Still, there was little sign of the demand that investors have been looking for at these lower prices, as a sign that lower values are boosting consumption.

“You should be starting to see more US wheat flowing into feed at these levels,” said Brian Henry at Benson Quinn Commodities.

But US feed demand will not be picked up in data for a couple of months yet.

On exports, more closely monitored, “we are not seeing the levels we need in terms of demand. And there is demand for wheat, it has been for hard red spring,” as traded in Minneapolis.

“The European Union is in the driving seat in exports,” Mr Henry told Agrimoney.com.

And, with Paris futures tumbling 3.0% to E187.50 a tonne for March delivery, amid disappointment at the lack of spillover demand yet from export curbs in Russia and Ukraine, that was only an extra pressure on US wheat prices.

‘Shorts not hurt’

Besides, there has been no pressure on investors betting on price falls to reassess their positions.

“Shorts have simply not been hurt by being short,” Mr Henry said.

Kansas City hard red winter wheat actually closed down 2.7% at $5.35 ¼ a bushel, not far from the day low.

Chicago soft red winter wheat for March ended down 2.7% at $5.05 ¼ a bushel.

Minneapolis spring wheat, helped by being in greater export demand, outperformed in dropping a more modest 1.7% to $5.66 ½ a bushel for March delivery.

‘Spread getting hammered’

Pressure may also have come from spreads too, with talk of wheat being the butt of long corn/soybean-short wheat bets.

“The wheat-corn spread has been getting hammered, adding fuel to the fire,” Futures International’s Terry Reilly said.

Not that this could spare corn futures from a drubbing too.

Prices were undermined in part by a weak performance by ethanol futures, which tumbled 2.3% to $1.393 a gallon in Chicago for March delivery, squeezing margins for producing the biofuel.

Ethanol was hurt by data showing US stocks of the biofuel rising 224,000 barrels last week to 20.63m barrels, the highest figure since December 2012.

‘Bearish technically’

Meanwhile, the speed of the Brazilian soybean harvest has raised ideas for sowings of safrinha corn seeded on land cleared by the harvest.

“Soybeans are coming out of the ground faster than was expected, and we think a large amount of corn is being planted behind it,” Mr Reilly said, adding that Brazilian corn sowings may not decline “by the expected 10%”.

Chicago’s March corn contract ended down 2.1% at $3.73 ¼ a bushel, closing beneath its 100-day moving average for the first time in nearly three months, and indeed blotting its copybook from a technical perspective.

“A close below $3.76 a bushel on March corn would be bearish technically,” Mr Holaday said earlier.

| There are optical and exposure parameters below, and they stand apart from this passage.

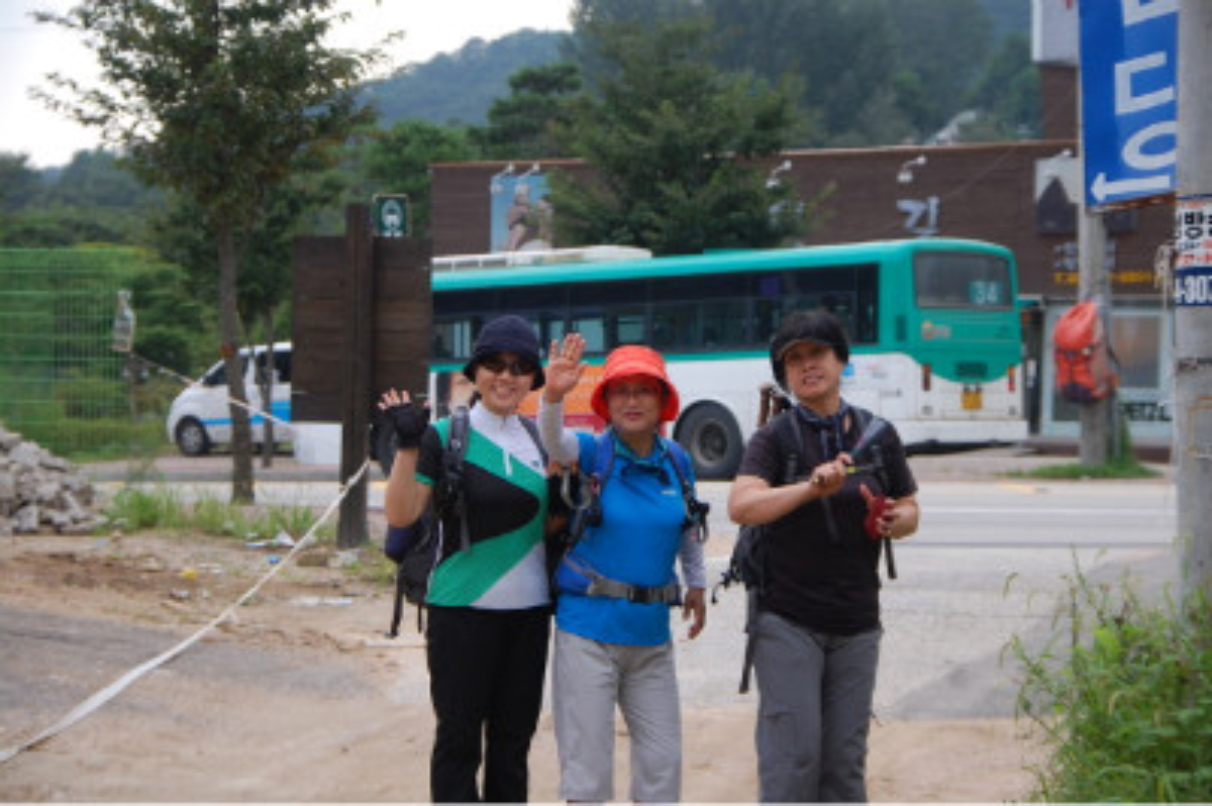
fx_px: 3280
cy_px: 403
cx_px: 606
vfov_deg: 14.0
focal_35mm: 98
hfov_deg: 20.9
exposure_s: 1/250
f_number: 5.3
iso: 200
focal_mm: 65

“It is key trendline, sideways, support and also would be below the 100-day moving average.”

‘Opens the floodgates’

Meanwhile, amongst oilseeds, soyoil for March close down 2.6% at 30.57 cents a pound in Chicago, having touched 30.27 cents a pound earlier, the lowest for a spot contract since March 2009, in a decline blamed on a decision by US regulators to allow Argentine biofuel makers to quality for US biofuel credits.

The move is seen as allowing the South American country, a huge maker of biodiesel from soyoil, to sell more of the biofuel into the US.

“It opens the floodgates for Argentinian biodiesel,” said Anne Steckel at the National Biodiesel Board.

“This decision poses a tremendous threat to US industry and jobs,” she said, terming the decision “incredibly damaging”.

At least soymeal, the other main soybean processing product, managed to recover to end up 0.2% at $337.40 a ton, providing some support for the soy complex.

Soybeans themselves for March ended down 0.4% at $9.70 ¼ a bushel.

Softer softs

Among soft commodities, raw sugar for March closed unchanged at 15.16 cents a pound in New York, although later contract lost ground.

Green Pool revised upwards its forecast for the world sugar production surplus in 2014-15.

Arabica coffee for March eased 0.3% to 167.70 cents a pound, amid forecasts for a rains over Minas Gerais, although dryness concerns remain alive, and a worry especially in parts of Espirito Santo, the top robusta-growing state.

Robusta futures eased in London, but by a modest 0.2% to $1,984 a tonne for March delivery.